Both of these giant databases are increasingly important in detecting signs of climate change, as in a warmer world wild creatures are moving northwards, and natural events, such as the coming into leaf of oak trees, are happening earlier. Much other work at Monk's Wood includes the study and monitoring of invasive species such as the harlequin ladybird from Asia, recently established in Britain and now regarded as the most serious threat that Britain's native ladybirds have ever faced.
Dorset is Britain's wildlife "hotspot", with more species of wild plants and insects than anywhere else in the country and the research station at Winfrith takes full advantage of that fact. Two years ago, a team headed by its senior scientist, Jeremy Thomas, produced a paper that made headlines around the world.
Through a groundbreaking study of rates of decline among British birds, butterflies and wild flowers, it provided the strongest evidence yet that we are on the verge of a mass extinction of global wildlife - the sixth mass extinction in the history of life on Earth. (The point is that while the first five mass extinctions were caused by cataclysmic events, such as the comet or meteor believed to have wiped out the dinosaurs 65 million years ago, the sixth is being caused by man.)

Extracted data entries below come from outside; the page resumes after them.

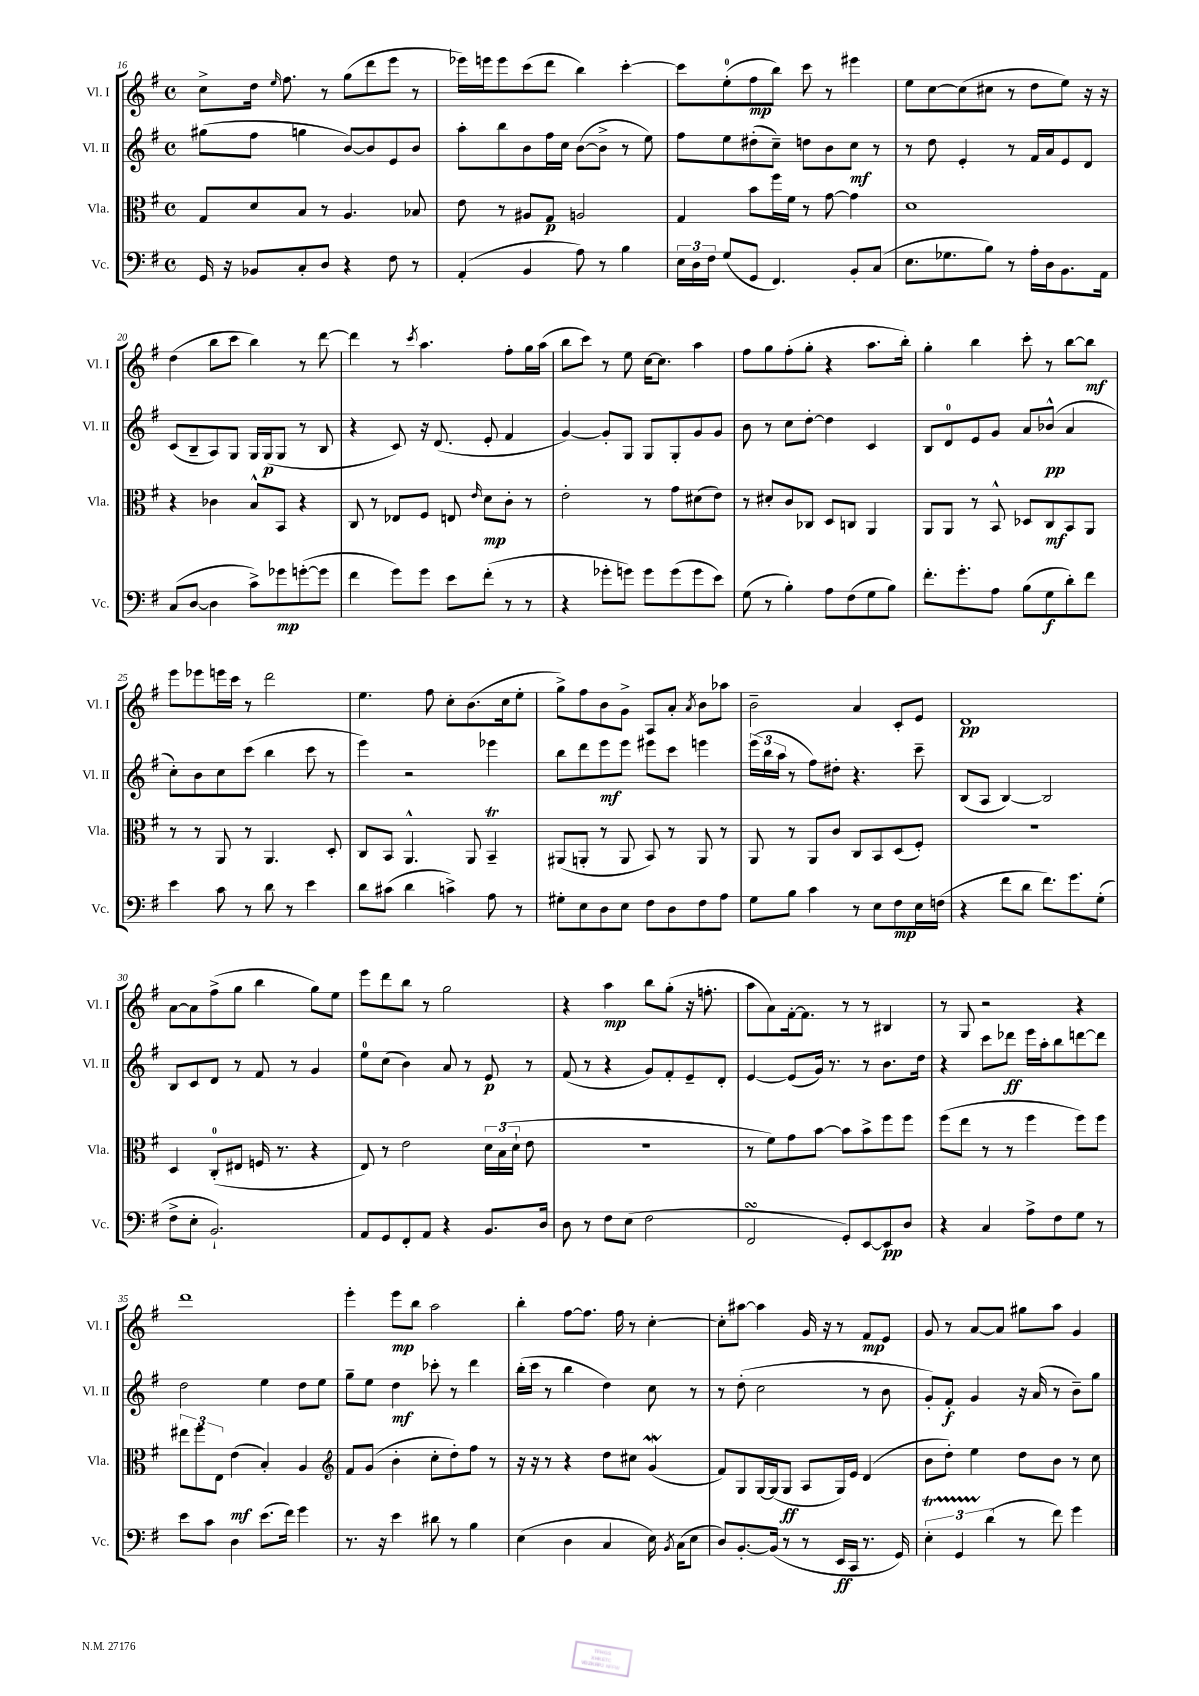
<<
\new StaffGroup <<
\new Staff = "s0" \with { instrumentName = "Vl. I" shortInstrumentName = "Vl. I" } {
    \clef treble \key g \major \defaultTimeSignature \time 4/4
    \autoBeamOff c''8[-> d''16] \grace { e''16 } fis''8. r8 g''8[( d'''8 e'''8] r8 |
    ees'''16[) e'''16 e'''8 c'''8( d'''8] b''4) c'''4~-. |
    c'''8[ e''8-0-.( fis''8\mp b''8]) c'''8 r8 eis'''4 |
    e''8[ c''8~ c''8( cis''8] r8 d''8[ e''8]) r16 r16 |
    d''4( b''8[ c'''8] b''4) r8 d'''8~ |
    d'''4 r8 \acciaccatura { c'''8 } a''4. fis''8[-. g''16 a''16]( |
    b''8[ c'''8]) r8 e''8 c''16[~ c''8.] a''4 |
    fis''8[ g''8 fis''8-.( g''8]-. r4 a''8.[ b''16]-.) |
    g''4-. b''4 c'''8-. r8 b''8[~ b''8]\mf |
    e'''8[ ees'''8 e'''16 c'''16] r8 d'''2 |
    e''4. fis''8 c''8[-. b'8.( c''16 e''8]-. |
    g''8[->) fis''8 b'8 g'8]-> a8[ a'8]-. \acciaccatura { a'8 } b'8[ aes''8] |
    b'2-- a'4 c'8[-. e'8] |
    d'1\pp |
    a'8[~ a'8 fis''8->( g''8] b''4 g''8[) e''8] |
    e'''8[ d'''8 b''8] r8 g''2 |
    r4 a''4\mp b''8[ g''8]-.( r16 f''8.-. |
    a''8[ a'8) fis'16~-. fis'8.] r8 r8 bis4 |
    r8 g8 r2 r4 |
    d'''1 |
    e'''4-. e'''8[\mp b''8] a''2 |
    b''4-. fis''8[~ fis''8.] fis''16 r8 c''4~-. |
    c''8[-. ais''8]~ ais''4 g'16 r16 r8 fis'8[\mp e'8] |
    g'8 r8 a'8[~ a'8] gis''8[ a''8] g'4 \bar "|." |
}
\new Staff = "s1" \with { instrumentName = "Vl. II" shortInstrumentName = "Vl. II" } {
    \clef treble \key g \major \defaultTimeSignature \time 4/4
    \autoBeamOff gis''8[( fis''8] g''4 b'8[~) b'8 e'8 b'8] |
    a''8[-. b''8 b'8 fis''16 c''16] b'8[~( b'8]-> r8 e''8) |
    fis''8[ e''8 dis''8-.( c''8]--) d''8[ b'8 c''8]\mf r8 |
    r8 d''8 e'4-. r8 fis'16[ a'16 e'8 d'8] |
    c'8[( b8-- a8) g8] g16[ g16\p( g8] r8 b8 |
    r4 c'8) r16 d'8.( e'8-. fis'4 |
    g'4~) g'8[-. g8] g8[ g8-. g'8 g'8] |
    b'8 r8 c''8[ d''8]~-. d''4 c'4 |
    b8[ d'8-0 e'8 g'8] a'8[ bes'8]-^\pp( a'4 |
    c''8[-.) b'8 c''8 c'''8]( b''4 c'''8 r8 |
    e'''4) r2 ees'''4 |
    b''8[ d'''8 e'''8\mf e'''8] eis'''8[ c'''8] e'''4 |
    \tuplet 3/2 { e'''16[( b''16 a''16] } r8 fis''8[) dis''8]-. r4. c'''8-- |
    b8[( a8] b4~) b2 |
    b8[ c'8 d'8] r8 fis'8 r8 g'4 |
    e''8[-0 c''8]( b'4) a'8 r8 e'8\p r8 |
    fis'8( r8 r4 g'8[) fis'8-. e'8-- d'8]-. |
    e'4~ e'8[( g'16]) r8. r8 b'8.[ d''16] |
    r4 c'''8[ des'''8]\ff e'''16[ a''16-. b''8 d'''8~ d'''8] |
    d''2 e''4 d''8[ e''8] |
    g''8[-- e''8] d''4\mf ces'''8-. r8 d'''4 |
    b''16[-.( c'''16] r8 b''4 d''4) c''8 r8 |
    r8 d''8-.( c''2 r8 b'8 |
    g'8[-.) fis'8]-.\f g'4 r16 a'16( r8 b'8[--) g''8] \bar "|." |
}
\new Staff = "s2" \with { instrumentName = "Vla." shortInstrumentName = "Vla." } {
    \clef alto \key g \major \defaultTimeSignature \time 4/4
    \autoBeamOff g8[ d'8 b8] r8 a4. bes8 |
    e'8 r8 ais8[ g8]\p a2 |
    g4 b'8[ fis''16 fis'16] r8 g'8~ g'4 |
    d'1 |
    r4 ces'4 b8[-^ b,8] r4 |
    c8 r8 ees8[ fis8] e8 \grace { e'16 } d'8[\mp c'8]-. r8 |
    e'2-. r8 g'8[ dis'8( e'8]) |
    r8 dis'8[-. c'8 ces8] d8[ c8] a,4 |
    a,8[ a,8] r8 b,8-^ des8[ c8\mf b,8 a,8] |
    r8 r8 a,8 r8 a,4. d8-. |
    c8[ b,8] a,4.-^ a,8 b,4--\trill |
    ais,8[( a,8]-. r8 a,8 b,8) r8 a,8 r8 |
    a,8 r8 a,8[ c'8] c8[ b,8 d8( fis8]-.) |
    R1 |
    d4 c8[-0-.( eis8] f16 r8. r4 |
    e8) r8 e'2 \tuplet 3/2 { d'16[ b16( d'16]-! } e'8 |
    R1 |
    r8 fis'8[) g'8 b'8]~ b'8[ b'8-> fis''8 fis''8] |
    fis''8[( e''8] r8 r8 fis''4 fis''8[) fis''8] |
    \tuplet 3/2 { eis''8[ fis''8 e8] } e'4\mf( b4-.) a4 |
    \clef treble fis'8[ g'8]( b'4-. c''8[-. d''8-.) fis''8] r8 |
    r16 r16 r8 r4 d''8[ cis''8] g'4\mordent( |
    fis'8[) g8 g16~ g16( g8]\ff a8[ g16) e'16] d'4( |
    b'8[ d''8]-.) e''4 d''8[ b'8] r8 c''8 \bar "|." |
}
\new Staff = "s3" \with { instrumentName = "Vc." shortInstrumentName = "Vc." } {
    \clef bass \key g \major \defaultTimeSignature \time 4/4
    \autoBeamOff g,16 r16 bes,8[ c8-. d8] r4 fis8 r8 |
    a,4-.( b,4 a8) r8 b4 |
    \tuplet 3/2 { e16[ d16 fis16] } g8[( g,8] fis,4.) b,8[-. c8]( |
    e8.[ ges8. b8]) r8 a16[-. d16 b,8. a,16] |
    c8[( d8]~ d4 c'8[->) ges'8\mp g'8~-.( g'8] |
    fis'4 g'8[) g'8] e'8[ fis'8]-.( r8 r8 |
    r4 ges'8[-. g'8]) g'8[ g'8( g'8 e'8]) |
    g8( r8 b4-.) a8[ fis8( g8 b8]) |
    fis'8.[-. g'8.-. a8] b8[( g8\f d'8-.) fis'8] |
    e'4 c'8 r8 d'8 r8 e'4 |
    d'8[ cis'8]( d'4 c'4->) a8 r8 |
    gis8[-. e8 d8 e8] fis8[ d8 fis8 a8] |
    g8[ b8] c'4 r8 e8[ fis8\mp e16 f16]( |
    r4 fis'8[ d'8] fis'8.[) g'8. g8]-.( |
    fis8[-> e8]-. b,2.-!) |
    a,8[ g,8 fis,8-. a,8] r4 b,8.[ d16] |
    d8 r8 fis8[ e8]( fis2 |
    fis,2\turn g,8[-.) e,8~ e,8\pp d8] |
    r4 c4 a8[-> fis8 g8] r8 |
    e'8[ c'8] d4 e'8.[( fis'16]) g'4 |
    r8. r16 e'4 dis'8 r8 b4 |
    e4( d4 c4 e16) \acciaccatura { b,8 } c16[( e8] |
    d8[) b,8.~-. b,16]( r8 r8 e,16[\ff c,16] r8. g,16) |
    \tuplet 3/2 { e4-.\startTrillSpan g,4 d'4\stopTrillSpan( } r8 fis'8) g'4 \bar "|." |
}
>>
>>
\layout { \context { \Score currentBarNumber = #16 } }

The paper by Dr Thomas and his team of scientists showed that nearly a third of native British plants have significantly decreased their numbers in 40 years, more than half of native birds have declined in just two decades and nearly three-quarters of British butterflies have fallen in numbers in 20 years. Some butterfly species, such as the small pearl-bordered fritillary (above), have virtually disappeared.
Banchory, near Aberdeen
One of the most alarming signs of the devastating effect global warming may have upon wildlife occurred in the summer of 2004 when, out of the blue, hundreds of thousands of seabirds in the northern isles, Orkney and Shetland, failed to produce any young. The spectacular breeding failure of huge numbers of guillemots, kittiwakes, puffins and other species is thought to be directly related to global warming, because rising sea temperature may induce the fish species they depend on, sandeels, to move further north.
Banchory's Sarah Wanless is now leading a team closely monitoring seabird breeding success and investigating the possibility that climate change may be fatal to some of our best-loved coastal species. Other Banchory scientists are looking closely at more Scottish wildlife, including red deer and red grouse.
The centre's Steve Redpath has helped to illustrate a key conservation problem - that hen harriers, the majestic bird of prey, cannot successfully coexist with an economically-managed grouse moor (because there is a surplus of grouse every year that is large enough for grouse shooters, or large enough for a hen harrier population to raise its chicks - but not large enough for both).